The other thing to think about is that when a tenant is paying you rent they are actually servicing the debt for you. So many newer investors get hung up on the interest rate like it is a badge of honor to have the lowest rate. I would rather focus on growing my capital and also on the return on capital. Those are the things that will help you grow your wealth long term. 

 You can't put 3% or 5% down on an investment property. Although he didn't specifically say it was an investment property, that is a fair assumption given the interest rates.

So the question is 20% down versus 25%. I do think interest rate and interest savings make a difference. Even if the tenant is servicing the debt, you still get to keep what is left over. If the debt service is higher, that means less monthly in your pocket. In this example:

3.3% with 25% down borrowing $146,250 and payment of $640.51

4% with 20% down is borrowing $156,000 and payment of $744.77

The difference is $9750 additional out of pocket for $104.26 monthly cash flow or $1251.12 annual. That is 12% annual return on the $9750 with 93 month pay back on initial investment. 

I am a fan of running the numbers, then making a decision. "Badge of honor" would be an emotional decision, but so is making a decision without running the numbers. I think 12% is a pretty good guaranteed return on capital, so you have to to think hard about where you will get a better return.
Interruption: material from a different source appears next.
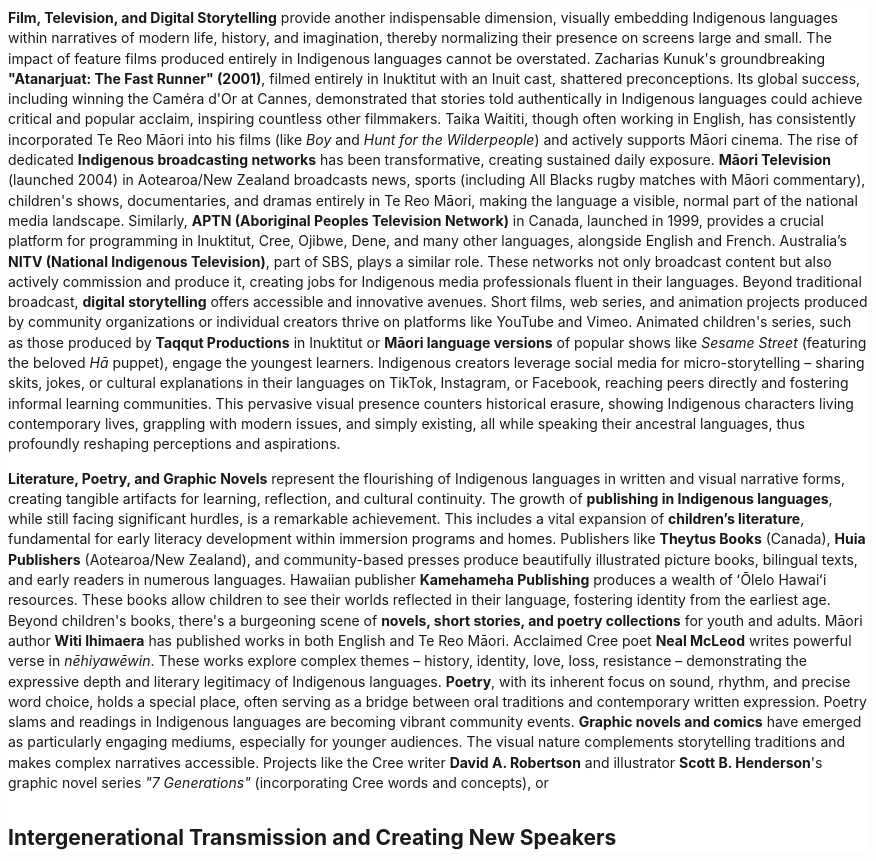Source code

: **Film, Television, and Digital Storytelling** provide another indispensable dimension, visually embedding Indigenous languages within narratives of modern life, history, and imagination, thereby normalizing their presence on screens large and small. The impact of feature films produced entirely in Indigenous languages cannot be overstated. Zacharias Kunuk's groundbreaking **"Atanarjuat: The Fast Runner" (2001)**, filmed entirely in Inuktitut with an Inuit cast, shattered preconceptions. Its global success, including winning the Caméra d'Or at Cannes, demonstrated that stories told authentically in Indigenous languages could achieve critical and popular acclaim, inspiring countless other filmmakers. Taika Waititi, though often working in English, has consistently incorporated Te Reo Māori into his films (like *Boy* and *Hunt for the Wilderpeople*) and actively supports Māori cinema. The rise of dedicated **Indigenous broadcasting networks** has been transformative, creating sustained daily exposure. **Māori Television** (launched 2004) in Aotearoa/New Zealand broadcasts news, sports (including All Blacks rugby matches with Māori commentary), children's shows, documentaries, and dramas entirely in Te Reo Māori, making the language a visible, normal part of the national media landscape. Similarly, **APTN (Aboriginal Peoples Television Network)** in Canada, launched in 1999, provides a crucial platform for programming in Inuktitut, Cree, Ojibwe, Dene, and many other languages, alongside English and French. Australia’s **NITV (National Indigenous Television)**, part of SBS, plays a similar role. These networks not only broadcast content but also actively commission and produce it, creating jobs for Indigenous media professionals fluent in their languages. Beyond traditional broadcast, **digital storytelling** offers accessible and innovative avenues. Short films, web series, and animation projects produced by community organizations or individual creators thrive on platforms like YouTube and Vimeo. Animated children's series, such as those produced by **Taqqut Productions** in Inuktitut or **Māori language versions** of popular shows like *Sesame Street* (featuring the beloved *Hā* puppet), engage the youngest learners. Indigenous creators leverage social media for micro-storytelling – sharing skits, jokes, or cultural explanations in their languages on TikTok, Instagram, or Facebook, reaching peers directly and fostering informal learning communities. This pervasive visual presence counters historical erasure, showing Indigenous characters living contemporary lives, grappling with modern issues, and simply existing, all while speaking their ancestral languages, thus profoundly reshaping perceptions and aspirations.

**Literature, Poetry, and Graphic Novels** represent the flourishing of Indigenous languages in written and visual narrative forms, creating tangible artifacts for learning, reflection, and cultural continuity. The growth of **publishing in Indigenous languages**, while still facing significant hurdles, is a remarkable achievement. This includes a vital expansion of **children’s literature**, fundamental for early literacy development within immersion programs and homes. Publishers like **Theytus Books** (Canada), **Huia Publishers** (Aotearoa/New Zealand), and community-based presses produce beautifully illustrated picture books, bilingual texts, and early readers in numerous languages. Hawaiian publisher **Kamehameha Publishing** produces a wealth of ʻŌlelo Hawaiʻi resources. These books allow children to see their worlds reflected in their language, fostering identity from the earliest age. Beyond children's books, there's a burgeoning scene of **novels, short stories, and poetry collections** for youth and adults. Māori author **Witi Ihimaera** has published works in both English and Te Reo Māori. Acclaimed Cree poet **Neal McLeod** writes powerful verse in *nēhiyawēwin*. These works explore complex themes – history, identity, love, loss, resistance – demonstrating the expressive depth and literary legitimacy of Indigenous languages. **Poetry**, with its inherent focus on sound, rhythm, and precise word choice, holds a special place, often serving as a bridge between oral traditions and contemporary written expression. Poetry slams and readings in Indigenous languages are becoming vibrant community events. **Graphic novels and comics** have emerged as particularly engaging mediums, especially for younger audiences. The visual nature complements storytelling traditions and makes complex narratives accessible. Projects like the Cree writer **David A. Robertson** and illustrator **Scott B. Henderson**'s graphic novel series *"7 Generations"* (incorporating Cree words and concepts), or

## Intergenerational Transmission and Creating New Speakers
All that being said, if I had an option of 3% or 5% down, I would never put 20-25% into a deal. Interest rate in that situation becomes less of an issue, because of the massive difference in capital. There is also the likely option to refinance in the future to reduce interest rate, so that needs to be considered. You could take a higher rate today and do a cash out refinance in the future, leaving 25% equity in the deal.

Part of this is risk tolerance, but most of it is future plans for your money.